Reports online are circulating of some dogs ending up in emergency after eating mushrooms.
First signs of toxicity
Sunshine Coast vet Danielle Houston said the most common side effects she sees from dogs eating toxic mushrooms are gastrointestinal.
“They can just be as mild as a little bit of a vomit, right up to some really severe vomiting and diarrhoea,” Dr Houston said.
Dr Houston said neurotoxicity could also occur.
“This is where your hallucinogenic mushrooms probably come in,” she said.
“So we can get abnormal behaviour, right up to nasty things like seizure.”
She said liver damage was another common consequence of many toxicities, “because our liver’s job is to essentially detoxify the body”.
Dr Houston has had one client vomit neon green after consuming snail poison in the garden — another garden toxicity.
Toxicity can be hard to diagnose
Dr Houston said it could be hard to know if a pet’s issues were caused from eating toxic mushrooms.
“We can connect some of the dots, but just because it’s associated doesn’t necessarily mean it’s the cause.”

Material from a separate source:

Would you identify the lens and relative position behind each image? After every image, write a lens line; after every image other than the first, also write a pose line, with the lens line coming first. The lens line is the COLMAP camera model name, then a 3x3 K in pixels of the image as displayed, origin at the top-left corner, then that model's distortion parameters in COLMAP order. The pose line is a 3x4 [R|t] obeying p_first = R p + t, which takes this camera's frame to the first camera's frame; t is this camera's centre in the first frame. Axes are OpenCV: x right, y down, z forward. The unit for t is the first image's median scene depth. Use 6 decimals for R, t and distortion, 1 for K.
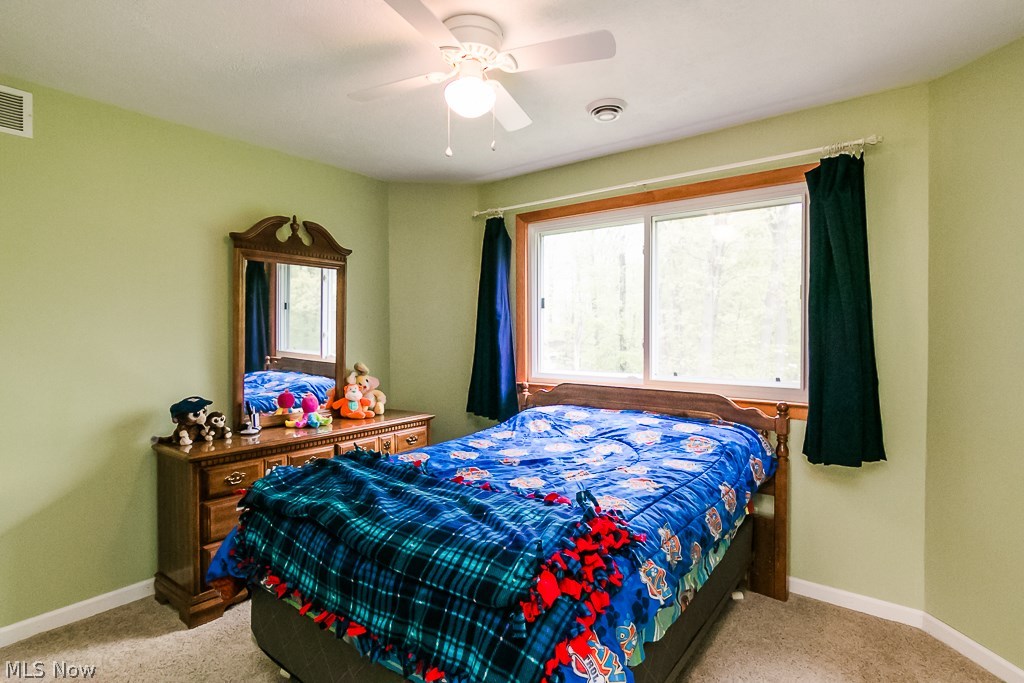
lens RADIAL K [[525.1, 0, 504.7], [0, 525.1, 337.8], [0, 0, 1]] dist [-0.001477, 0.001929]
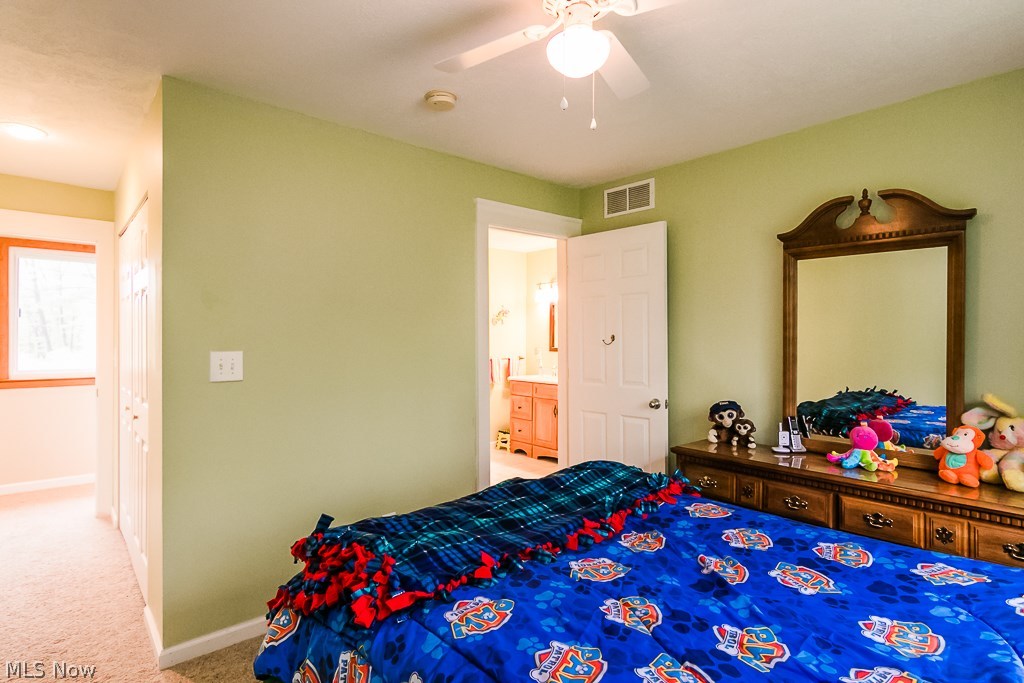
lens RADIAL K [[525.1, 0, 505.7], [0, 525.1, 334.6], [0, 0, 1]] dist [-0.001477, 0.001929]
pose [[-0.203247, -0.002887, -0.979123, 0.509231], [-0.017055, 0.999854, 0.000592, -0.013758], [0.978979, 0.016820, -0.203267, 0.723843]]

She said the human medicine industry had more detailed toxicology screening capabilities than that of animals.
So when it comes to veterinary science, Dr Houston focuses on what’s in front of her to make diagnosis, “and managing what we’re dealing with right now”.
“Because even if we make them vomit and bring up something that looks like a mushroom, it doesn’t necessarily mean that’s the problem,” she said.

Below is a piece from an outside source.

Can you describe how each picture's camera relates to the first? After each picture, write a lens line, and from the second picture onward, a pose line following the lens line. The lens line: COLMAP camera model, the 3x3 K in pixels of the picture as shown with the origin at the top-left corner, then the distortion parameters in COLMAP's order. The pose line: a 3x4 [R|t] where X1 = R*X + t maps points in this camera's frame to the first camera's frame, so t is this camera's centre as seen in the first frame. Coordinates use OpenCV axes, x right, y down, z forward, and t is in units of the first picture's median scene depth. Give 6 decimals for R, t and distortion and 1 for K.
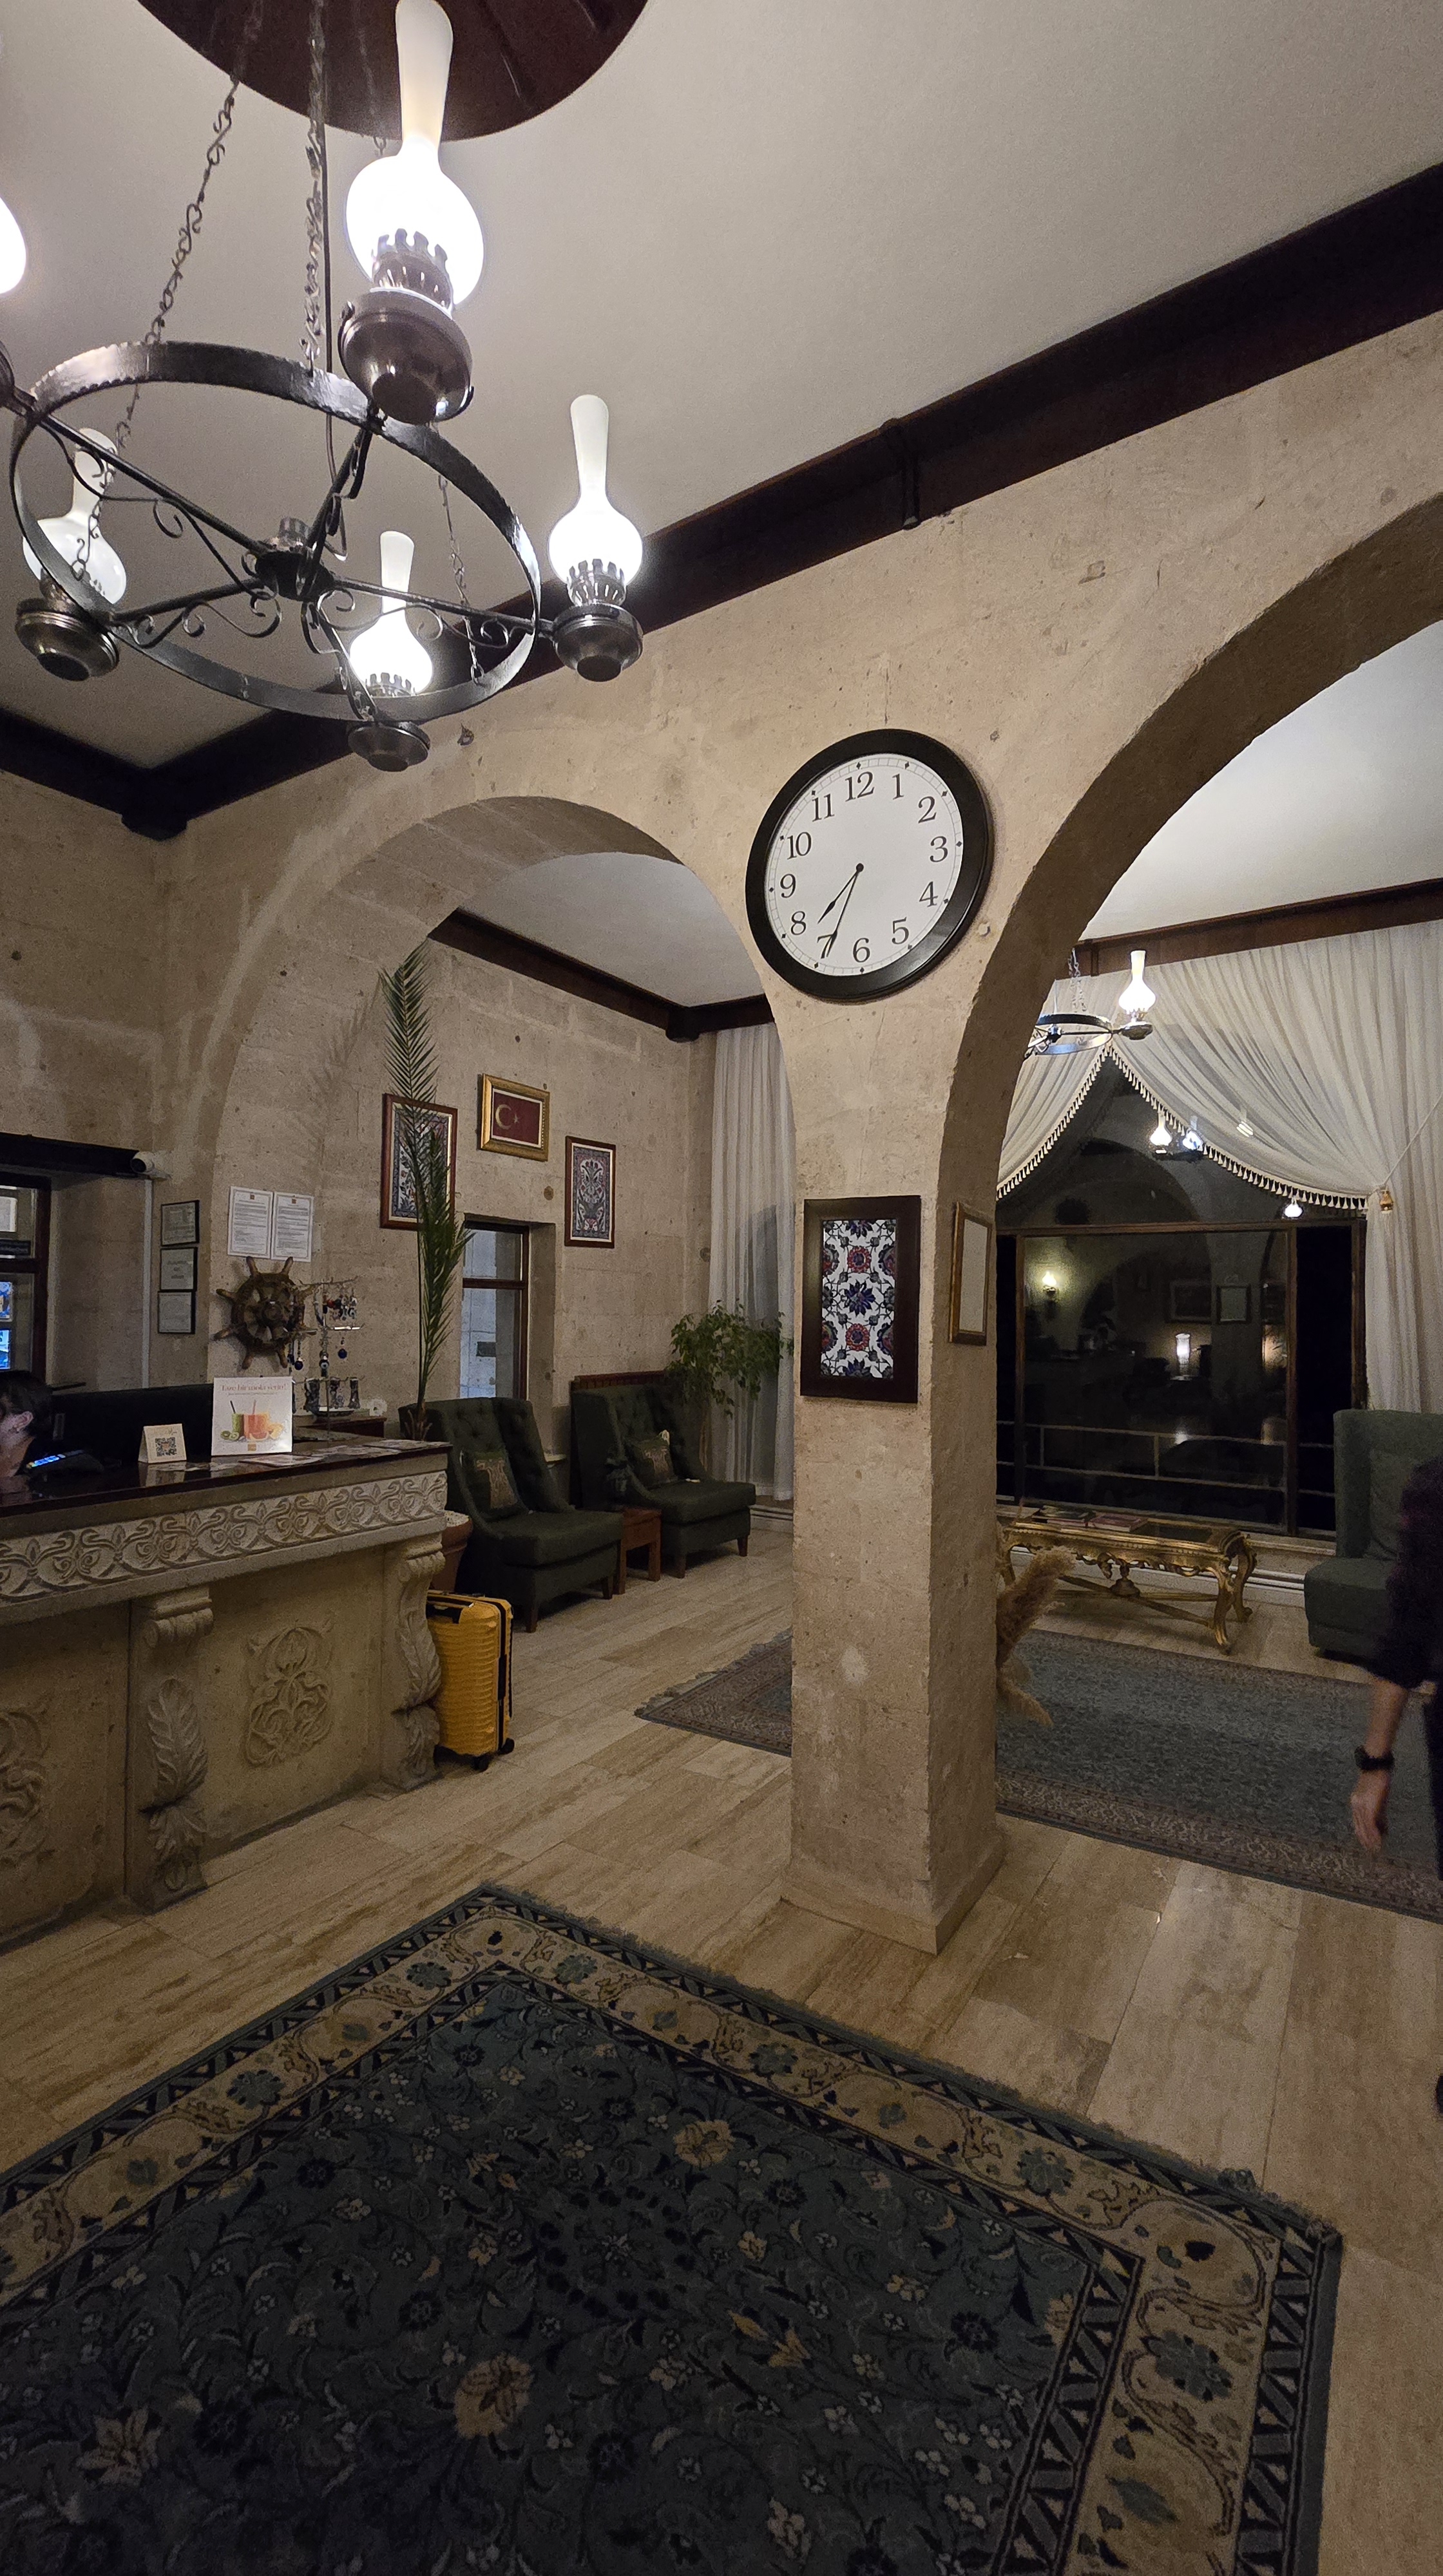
lens RADIAL K [[1062.0, 0, 721.2], [0, 1062.0, 1280.0], [0, 0, 1]] dist [0.000919, 0.000039]
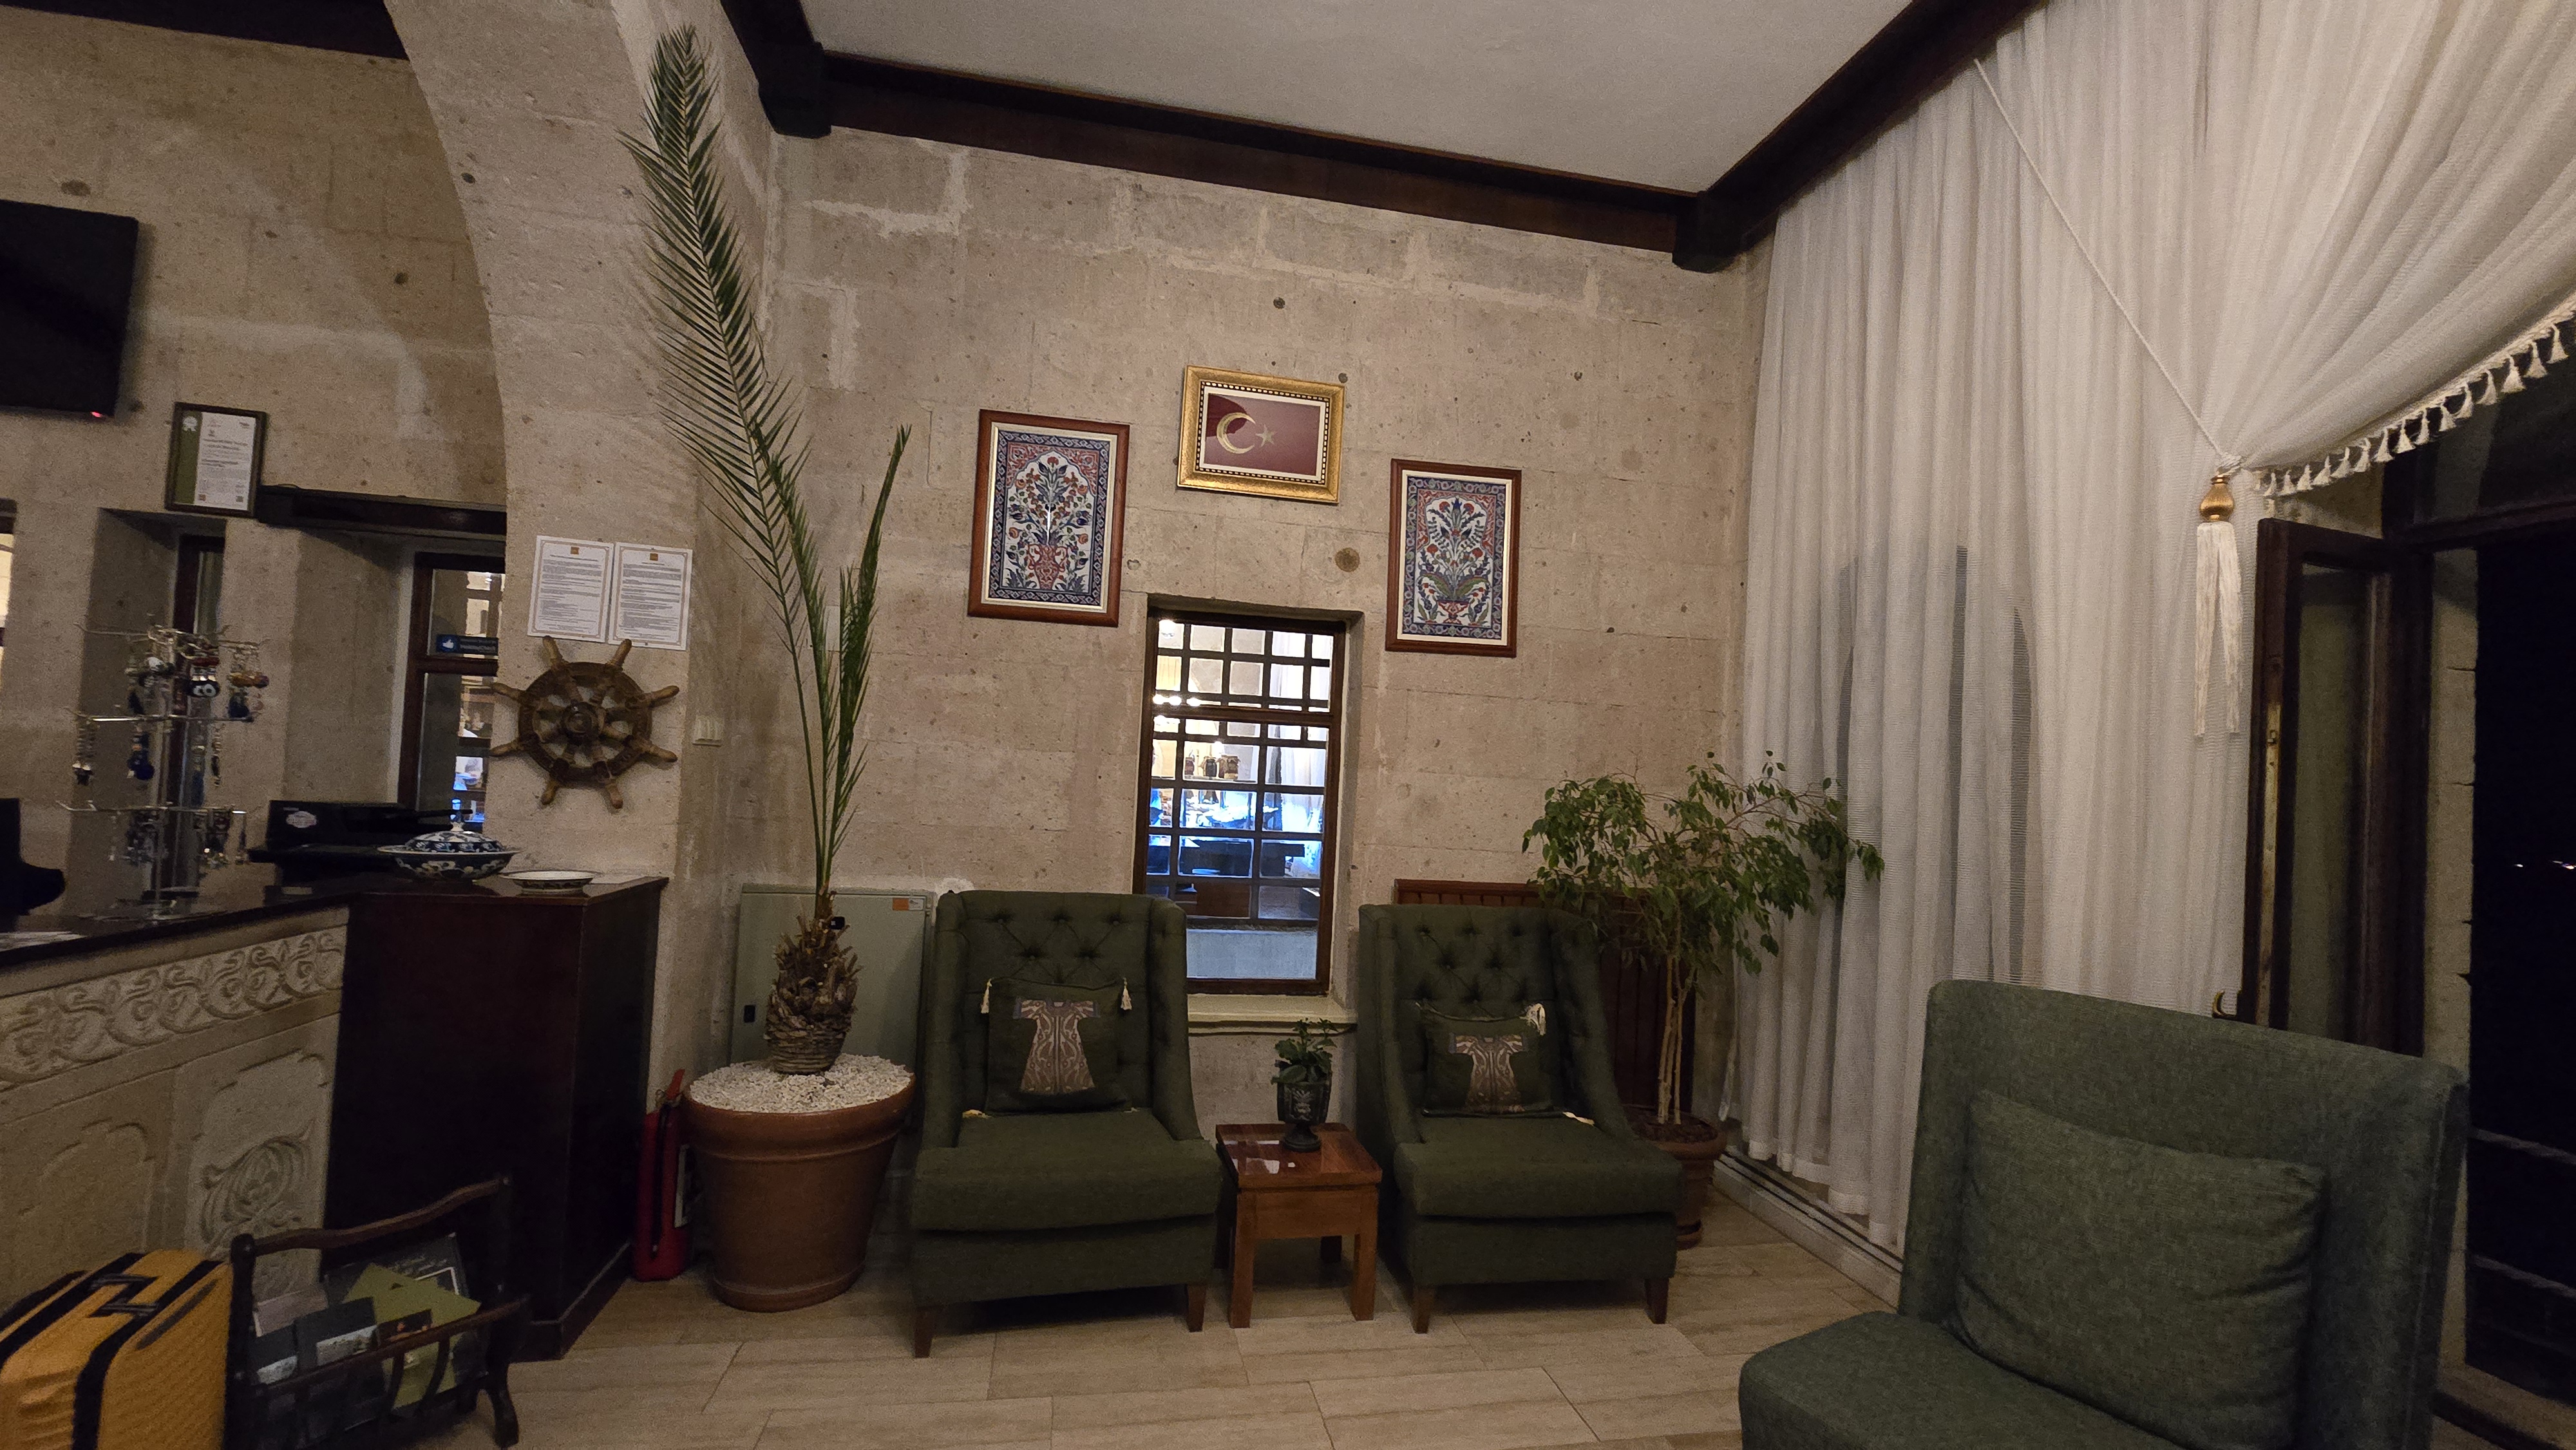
lens RADIAL K [[1054.4, 0, 1281.5], [0, 1054.4, 746.1], [0, 0, 1]] dist [-0.002109, -0.000214]
pose [[0.681865, 0.001397, -0.731477, 0.249935], [-0.022197, 0.999577, -0.018783, 0.034077], [0.731141, 0.029044, 0.681607, 0.616879]]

“We are scientists and we don’t like not having an answer, and there’s so many instances where we just don’t get one.”
More dangerous toxins in the home
There are many toxins in the home that are also very harmful for dogs, including artificial sweeteners, chocolate, certain plants and even grapes.
“The biggest one that we worry about inside of the house is xylitol,” Dr Houston says.
Xylitol can be found in gum, mouthwash and toothpaste, but also in some brands of peanut butter, ice cream, pre-mix cakes and some snack bars, among other foods.
“It causes a really, really awful impact on the liver. And it is absolutely life-threatening,” Dr Houston said.
“Grapes cause what we call an idiosyncratic reaction, which means there’s no toxic dose and there’s no safe dose.
“And I’m an emergency vet, so I’m terribly paranoid because I see where everything goes wrong.”